Endlich erlaubt mir Corona wieder Lesungen zu machen. Mein größter Wunsch war schon immer, passend zum Münchener Oktoberfest eine Einladung für eine Lesung nach Bayern zu bekommen. Jetzt lese ich dort zwar nicht im Oktober, sondern im Juni – aber immerhin. Und auch nicht in München, sondern in einem ganz kleinen Kaff in der Nähe von Füssen.

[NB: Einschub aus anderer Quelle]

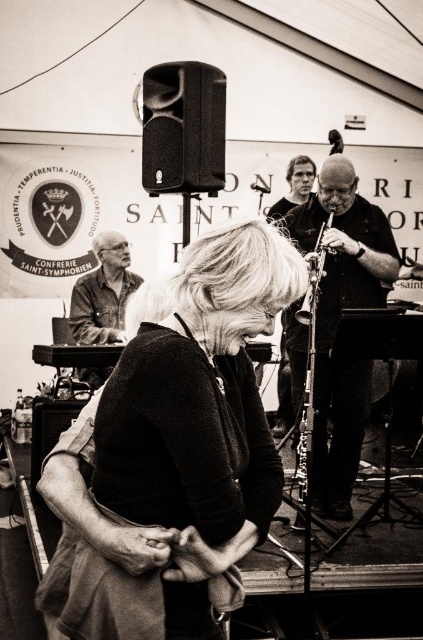
Does smooth black clarinet at center come in front of matte black shirt at left?

Yes.

Which is more to the left, smooth black clarinet at center or matte black shirt at left?

matte black shirt at left

The width and height of the screenshot is (423, 640). In order to click on smooth black clarinet at center in this screenshot , I will do `click(337, 321)`.

Locate an element on the screen. Image resolution: width=423 pixels, height=640 pixels. smooth black clarinet at center is located at coordinates (337, 321).

Who is lower down, matte black sweater at center or matte black shirt at left?

matte black sweater at center is lower down.

Between matte black sweater at center and matte black shirt at left, which one appears on the right side from the viewer's perspective?

Positioned to the right is matte black sweater at center.

Looking at this image, who is more distant from viewer, (85, 461) or (96, 314)?

Point (96, 314)

At what (x,y) coordinates should I click in order to perform the action: click on matte black sweater at center. Please return your answer as a coordinate pair (x, y). Looking at the image, I should click on (173, 451).

Is matte black sweater at center closer to camera compared to smooth black clarinet at center?

Yes, matte black sweater at center is closer to the viewer.

Which is behind, point (263, 225) or point (357, 259)?

Point (357, 259)

Who is more distant from viewer, (228, 444) or (332, 461)?

The point (332, 461) is more distant.

The image size is (423, 640). Find the location of `matte black sweater at center`. matte black sweater at center is located at coordinates (173, 451).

Zum Übernachten bekomme ich dort den Dachboden über der Scheune des Veranstalters. Am nächsten Morgen wache ich – wie früher in der Türkei – mit Hahn- und Kuhgeräuschen auf. Ich klettere die Leiter runter in die Scheune und gehe zum Gasthaus, um zu frühstücken. Nach dem leckeren Bauernfrühstück mit viel angebranntem Speck und einem Dutzend hartgekochten Eiern, will ich das Dorf erkunden. Ich bin mir nicht sicher, ob es in diesem gottverlassenen Ort überhaupt Menschen gibt! Es sieht sehr düster aus. Ich wäre froh, wenn ich mangels Publikums nicht vor Kühen und Hühnern lesen müsste. Aber was soll’s, Lesung ist Lesung.

Mitten auf dem Dorfplatz steht eine große Tafel, hier sehe ich ein einziges, von Hand gezeichnetes Plakat zu meiner Lesung. Überrascht stelle ich fest, dass jemand aus meinem Namen Osman „Osmanen“ gemacht hat. Dahinter hat er in großen Buchstaben „RAUS!“ gekritzelt: „Osmanen RAUS!“ also. Was ich einem Gast gegenüber nicht sehr nett finde. Ich fummele auch ein bisschen auf dem Plakat herum und zaubere aus dem blöden „Osmanen RAUS“, ein geniales „Nazis RAUS!“

Eine Stunde später ist der unsichtbare Botschafter wieder am Werk. Er hat aus Nazis Türken gemacht. „Türken RAUS!“, ist diesmal auf dem Plakat deutlich zu lesen. Kreativ wie ich bin, ersetze ich das Wort „RAUS“ mit „REIN“.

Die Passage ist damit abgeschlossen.